Parlando di storie d’amore multietniche, tra quelle raccontate in Love Me Stranger, il programma che hai condotto su LaF, quale ti ha colpita di piu’?

“Quella di Vitalik, un ragazzo della Bielorussia che veniva due volte l’anno in Italia, a Roma, e a 13 anni aveva conosciuto questa ragazzina, Silvia, che era la nipote della signora Vera che lo ospitava. Poi Vitalik è tornato in Bielorussia. Nel frattempo Silvia ha iniziato a studiare russo ed è riuscita tramite i social a rimettersi in contatto con Vitalik dopo 15 anni, si sono rincontrati, lei è andata a San Pietroburgo, si sono innamorati e adesso vivono in Italia, si sono sposati e hanno una bambina”.
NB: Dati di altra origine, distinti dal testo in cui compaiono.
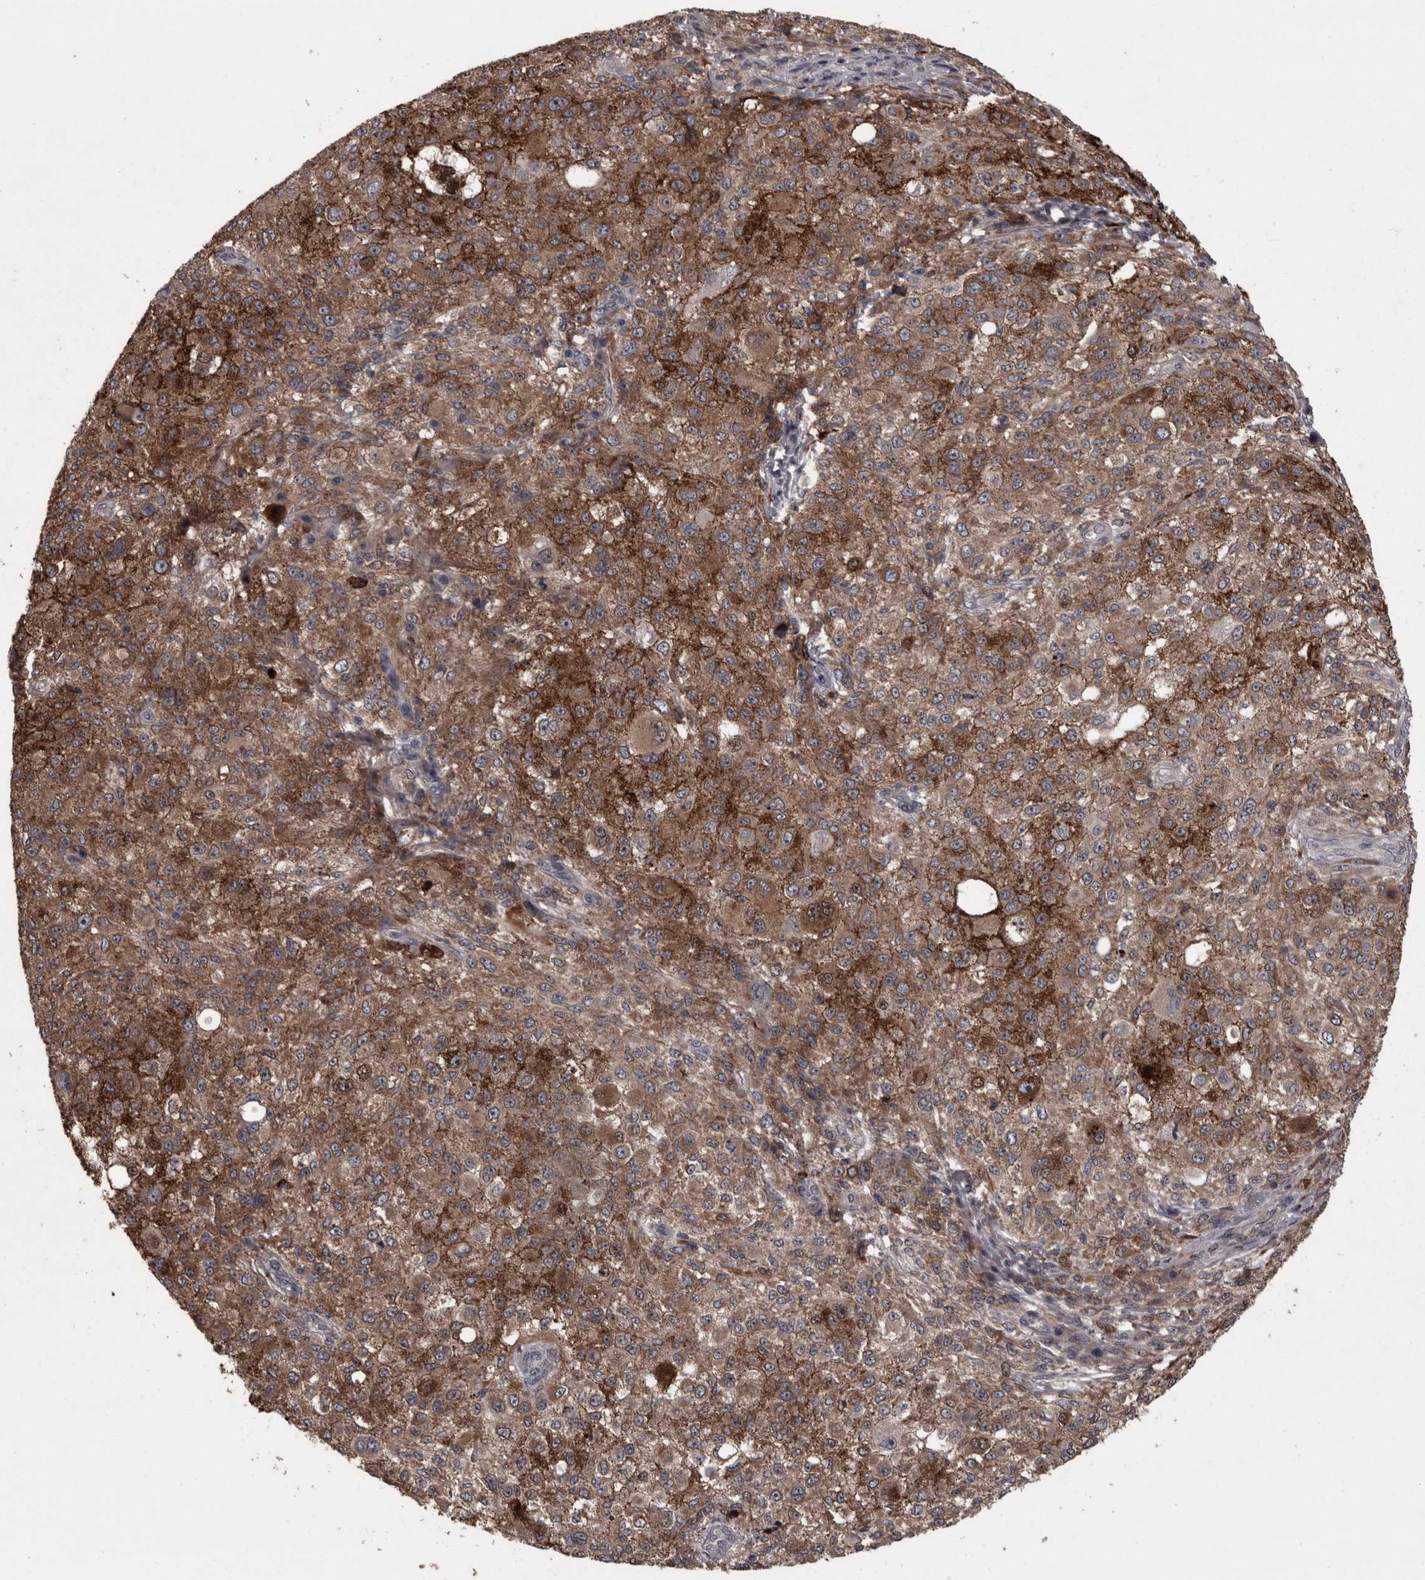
{"staining": {"intensity": "moderate", "quantity": ">75%", "location": "cytoplasmic/membranous"}, "tissue": "melanoma", "cell_type": "Tumor cells", "image_type": "cancer", "snomed": [{"axis": "morphology", "description": "Necrosis, NOS"}, {"axis": "morphology", "description": "Malignant melanoma, NOS"}, {"axis": "topography", "description": "Skin"}], "caption": "Immunohistochemical staining of human melanoma shows medium levels of moderate cytoplasmic/membranous expression in approximately >75% of tumor cells.", "gene": "PCDH17", "patient": {"sex": "female", "age": 87}}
In quali progetti sarai prossimamente impegnata?

“Interpreterò a teatro “Coppia aperta, quasi spalancata”, una commedia scritta da Dario Fo e Franca Rame. Quest’estate porterò in giro il mio libro per l’Italia in una serie di incontri di presentazione e poi ci sono altri progetti in cantiere per il cinema e per la tv”.